The 10-day Hong Kong anti-extradition press photo exhibition started on September 19 at 125 Sihlquai, Zurich, which was sponsored by Swiss photojournalists. The organizers hoped to showcase the current social and political situation in Hong Kong with the exhibition, while indicating to the world that at the critical moment news media is still the main medium of communication between Hong Kong and the international community.
On September 25, a representative of the hosts mentioned in giving the introductions of the exhibits to visitors that most of the photos on display were captured by journalists on the Hong Kong streets despite the dangerous situation, but people in mainland China have no access to them. What they can see are only images of Hong Kong citizens in protest but none of police officers firing tear gas on protesters.

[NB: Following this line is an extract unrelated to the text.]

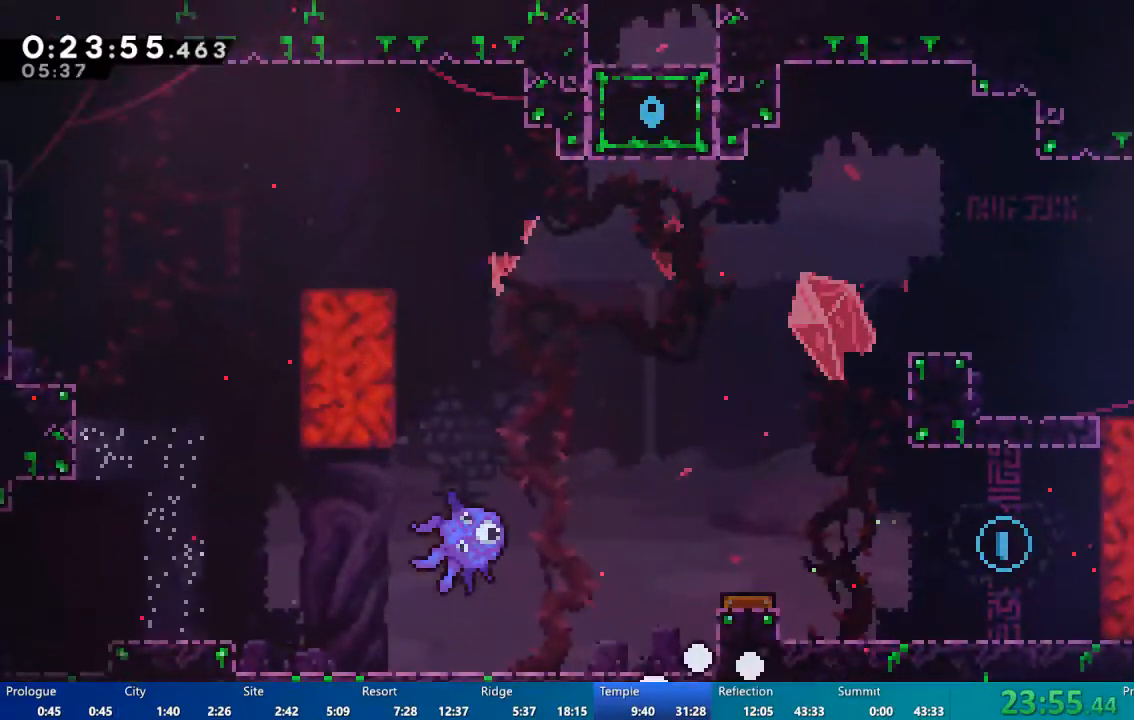
{"dt_ms": 500, "buttons": [], "left_stick": "center", "right_stick": "center", "events": []}
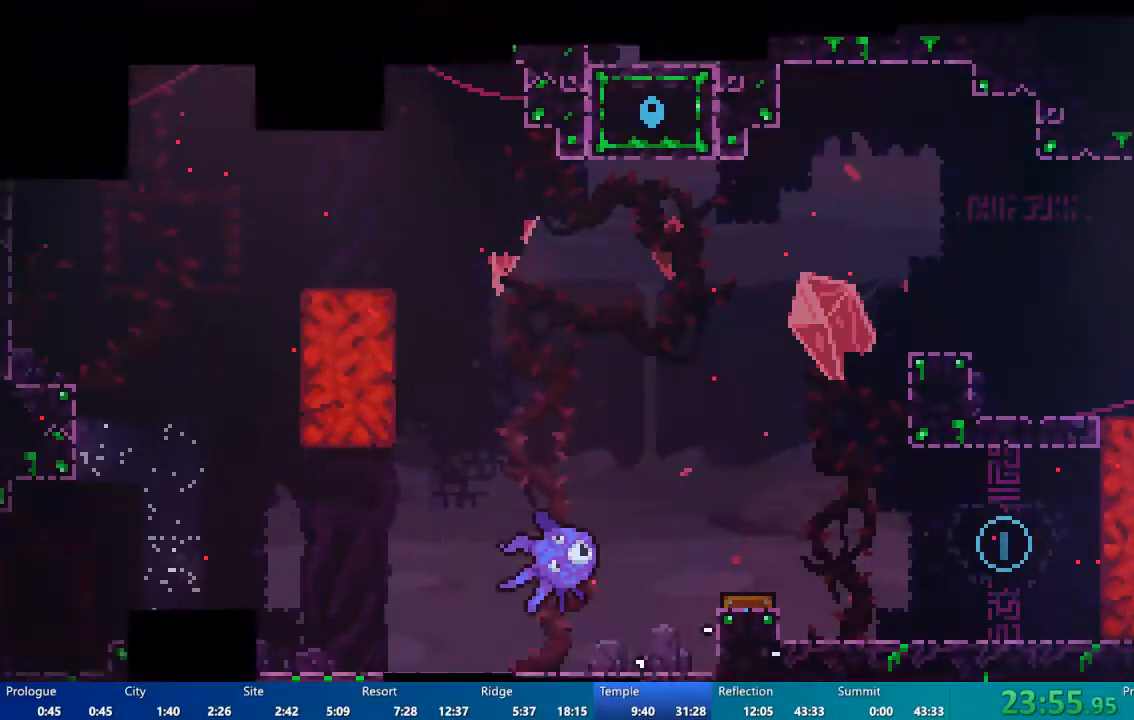
{"dt_ms": 500, "buttons": [], "left_stick": "center", "right_stick": "center", "events": []}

He expressed his hope that more people would know the truth through the exhibition and make an appeal for democracy and freedom of Hong Kong.
He also said that some of his Chinese friends refused to come to the exhibition due to the concern that their relatives in China would be harassed by the CCP.
On the same day, Christians of The Church of Almighty God Mr. Hou and his wife, Ms. Li, went to see the exhibition. The couple, who were forced to flee to Switzerland because of the CCP’s persecution, said that wherever the CCP’s tentacles reach, oppression will follow, and they expressed their support to Hong Kong people in the struggle for freedom and democracy.
It was reported that the event collected about 450 photos of Hong Kong street protests from nine Hong Kong journalists. In addition to displaying the scenes of demonstrations, it highlighted the occupational hazard of first-line photojournalists. A total of 70 works were exhibited as adapted to the exhibition area.